Death is a sad and dark time among the Baganda. The loss of a loved one is usually a very painful time. The Baganda don’t keep a dead body for long so that when someone dies in Buganda, the body is kept for one day and buried on the second day.
Buganda covers the whole of Central Uganda and the Baganda are found in over eight districts in Uganda. The Kabaka of Buganda, who is the king, never attends any burial.
Twins in Buganda are not allowed to bury another twin, blood-related or not. When a twin dies in Buganda, they will say the twin jumped to another life; they believe that when one says a twin has died, death will take another twin.

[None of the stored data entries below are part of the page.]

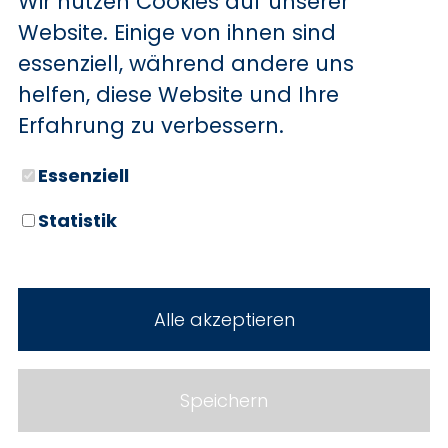
Wir nutzen Cookies auf unserer
BYD
Website. Einige von ihnen sind
essenziell, während andere uns
SERVICE
Sechs starke Marken. Zwei
helfen, diese Website und Ihre
Standorte. Seit über 100 Jahren
Aktionsfahrzeuge
Erfahrung zu verbessern.
Ihr Autohaus Holz.
AutoAbo
Essenziell
Gewerbekunden
Statistik
Probefahrt
Neuwagen
Mietwagen
Gebrauchtwagen
Alle akzeptieren
Ankauf
Werkstatt
Cookie Einstellungen
Fahrzeuge
WERKSTATTTERMIN
Impressum
Speichern
Service
Datenschutz
Teile & Zubehör
Jobs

When someone dies in Buganda the sad news is supposed to be reported to the Kabaka of Buganda and they tell the king that they were guilty as charged for losing someone.
When someone dies, rituals in Buganda are performed depending on the deceased’s status. If the deceased is a father, all his children are gathered together. The Baganda believe that when a man dies that is the best time to gather together all his children.

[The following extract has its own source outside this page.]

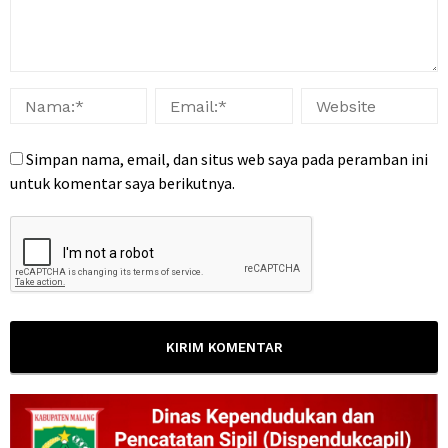
Simpan nama, email, dan situs web saya pada peramban ini
untuk komentar saya berikutnya.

Once the children are gathered, the deceased’s sister gets banana fibres, splits them into thread-like sizes, then makes sure that every child has a piece of it tied around their waist.
The widow will also be asked to tie a banana fibre around their waist until the deceased is buried. Children and the wife and other family members are not allowed to wear shoes or any footwear; they are not allowed to bathe for four days nor sleep in their beds until the burial is done.
If a man loses his wife, he will be required to tie a piece of banana fibre around his waist or a piece of cloth, dress up in a Kanzu (tunic) and walk barefooted until his wife is buried.
Before burial the relatives of the deceased will each be given a piece of the banana trunk which they will use to message the deceased’s body; this is referred to as washing or cleaning the deceased’s body.
After that ritual, the deceased is wrapped in bark clothes depending on their statuses before they are buried. After the burial, all the orphan’s hair is to be cut off as a sign of mourning.
If a married woman loses her father, her husband is expected to accompany her to her parents’ home with pieces of bark cloth which will be used to bury his father-in-law.
After the burial, he is expected to buy her a new gomesi (traditional dress) before he can take her back home. The longer he takes to buy the gomesi the longer the woman takes mourning her father.
This is a gesture to assure her that he would take care of her and likewise when a man loses his father, his wife is expected to buy a tunic for him to signify that she would take care of him.